When Hurricane Warning is Issued

  • If you live in a mobile home, check tie downs and leave immediately for a safer place.
  • Prepare for high winds by bracing down garage doors, lowering antennas, and anchoring or bringing in outdoor objects.
  • Store important documents in waterproof containers and store in highest possible spot. If you evacuate be sure to take them with you.
  • If you own a boat, secure or move to a safe location.
  • As the storm intensifies, stay away from doors and windows. Go to an interior room, like a closet or bathroom.
  • Don’t go out in the brief calm, during the passage of the eye of the storm. The lull sometimes ends suddenly as winds return from the opposite direction.

What is a Hurricane Warning?

Hurricane conditions are expected in a specified area, usually within 24 hours.

Pet Safety

Don’t forget to have a plan for your pets too!

If considering moving to a shelter, make arrangements for all pets. Pets are not allowed in shelters.
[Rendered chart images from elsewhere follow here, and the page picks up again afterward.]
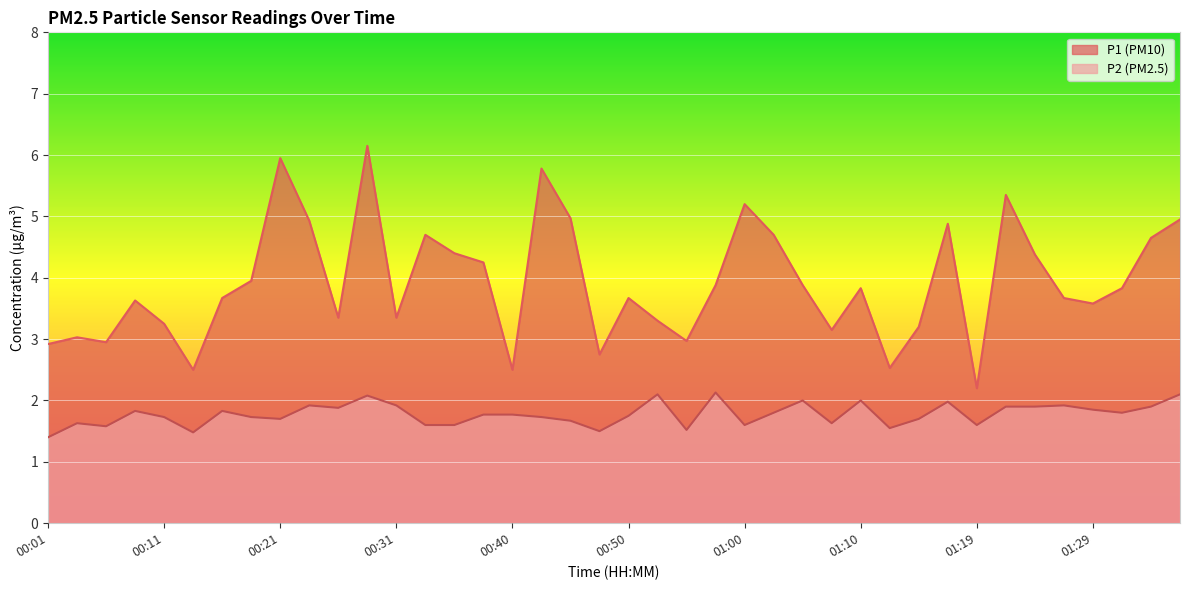

What is the sum of all P2 values?

71.1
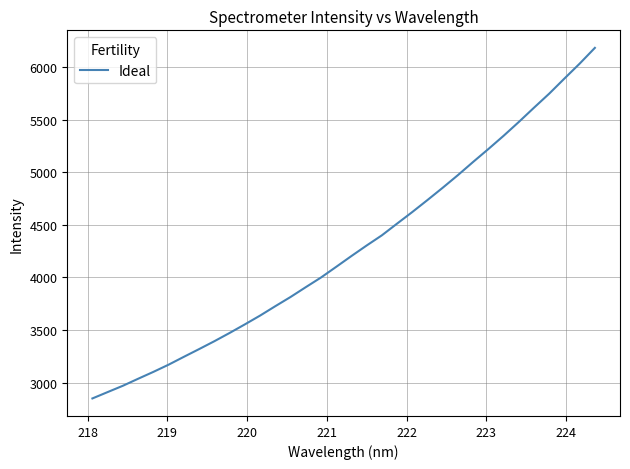

What is the maximum value shown in the chart?

6182.2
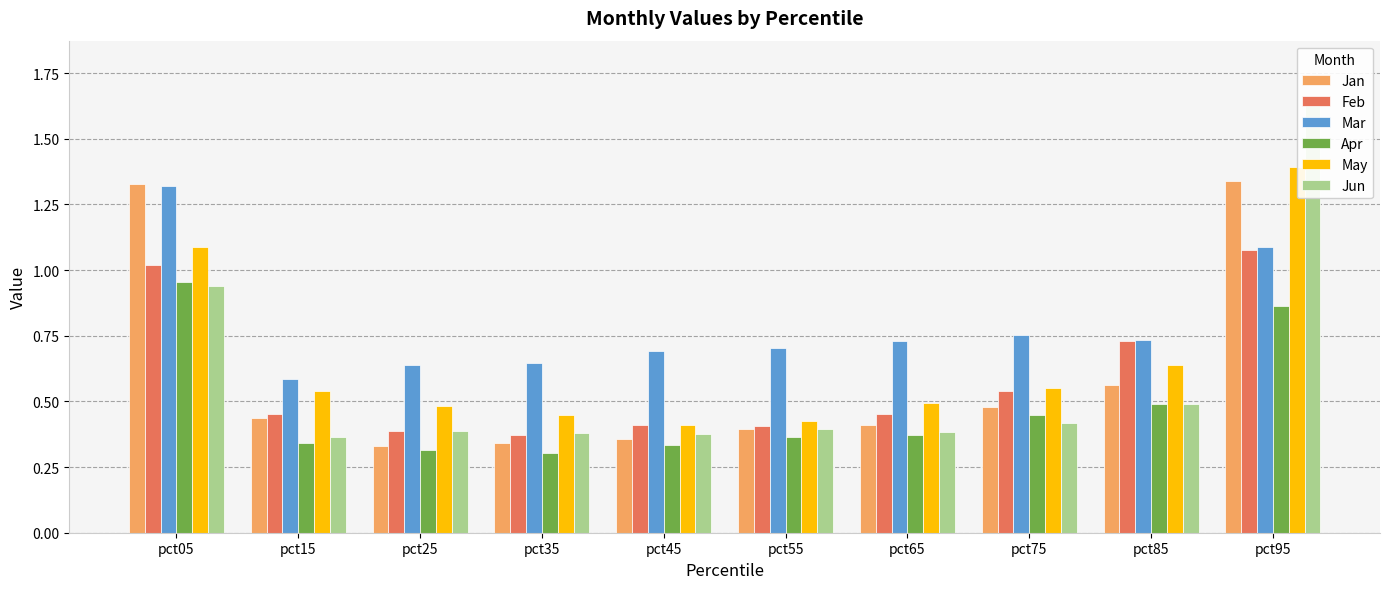

What is the difference between the second highest and second lowest values in the Feb series?

0.6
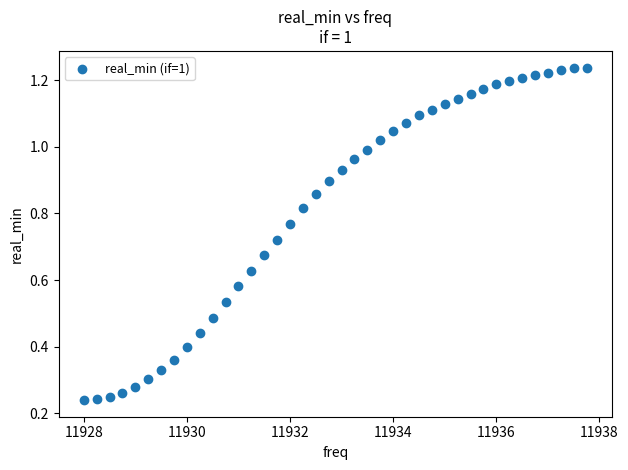

What is the range of X values (max minus min)?

9.8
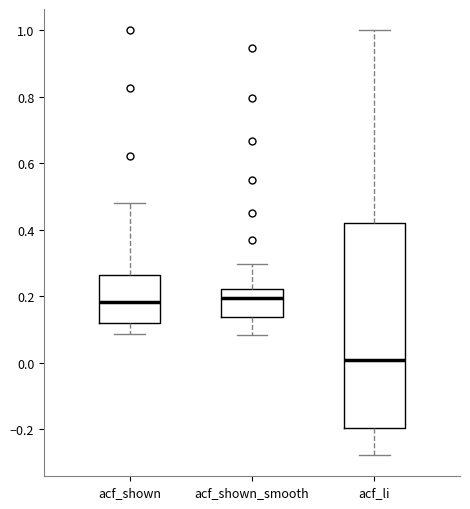

Reading left to right, transcribe this box plot: for each box, give where its median line is, the range the box spans, and where its two whiskers end, as read against the y-axis. The values are not printed on the chart, so give them approximately, as read against the axis.

acf_shown: median 0.18, box 0.12 to 0.26, whiskers 0.08 to 0.48
acf_shown_smooth: median 0.20, box 0.14 to 0.22, whiskers 0.08 to 0.30
acf_li: median 0.00, box -0.20 to 0.42, whiskers -0.28 to 1.00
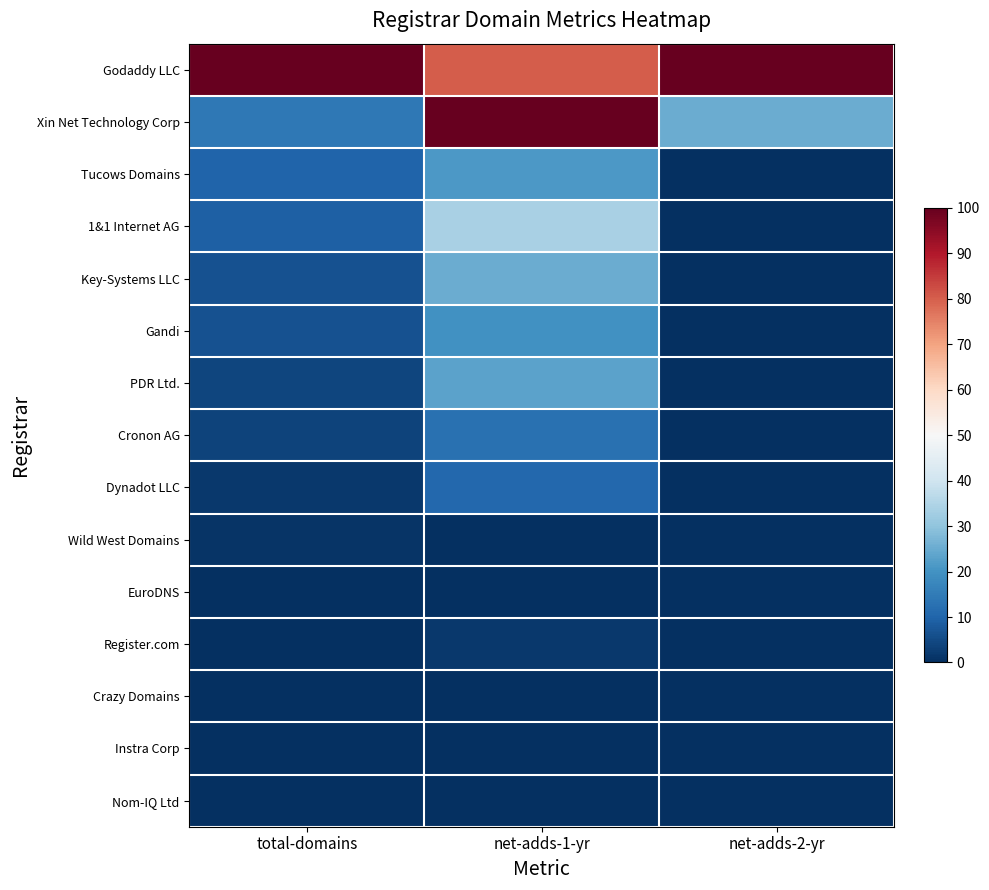

Rank the series at total-domains from lowest to highest value.

Nom-IQ Ltd, Instra Corp, Crazy Domains, Register.com, EuroDNS, Wild West Domains, Dynadot LLC, Cronon AG, PDR Ltd., Key-Systems LLC, Gandi, 1&1 Internet AG, Tucows Domains, Xin Net Technology Corp, Godaddy LLC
Pet shelters will be filled on first come, first served basis. Call ahead and determine availability.

  • Make sure your pets are current on their vaccinations. Pet shelters may require proof of vaccines.
  • Keep a collar with identification on your pet and have a leash on hand to control your pet.
  • Have a properly-sized pet carrier for each animal. Carriers should be large enough for the animal to stand and turn around.

Safety During the Storm

North Carolina has had more than its share of hurricanes and tropical storms in recent years. These natural phenomena can cause prolonged power outages.

Here are some tips that can help you during a storm.
  • During the storm, get inside a building.
  • Stay away from windows. Flying debris can cause injury.
  • Don’t use the phone or run water during lightning storms.
  • Don’t stand in water or take a bath or shower. Currents from lightning can enter through plumbing and phone lines.
  • Don’t leave candles unattended and keep them away from furniture, draperies and other flammable materials.
Listen to local radio stations for news about outages.

Your electric cooperative makes a special effort to report the latest outage news to local radio stations and other media outlets.

Power Saving & Restoration Tips

  • Turn off your heating and air conditioning systems.
  • Unplug sensitive electronic appliances such as TVs, VCRs, microwave ovens and computers. This will protect your appliances against power fluctuations that can occur when power is restored.
  • Be sure to wait five to 10 minutes before turning on appliances and heating systems after power is restored.
  • Be sure to turn off your electric range during a power outage. This may prevent possible damage if you’re away when the power is restored.

After the Storm

Catastrophes like hurricanes and floods may cause extended outages.

You can rest assured that Four County Electric personnel work as quickly as possible to restore your electrical service.

  • If you are evacuated, delay return until authorities say it is safe to return.
  • Watch out for loose, dangling or downed power lines. Stay away and report them immediately to your power company.
  • Be aware of snakes, poisonous insects, and other animals that my be a hazard.
  • Check food. Food may spoil if refrigerator power is off more than a few hours. Freezers will keep food several days if doors are not opened after power failure, but do not refreeze food once it thaws.
  • Stay home if possible. Roads may be blocked or flooded, down power lines and trees may also be blocking roads.
  • Call 911 only during emergencies.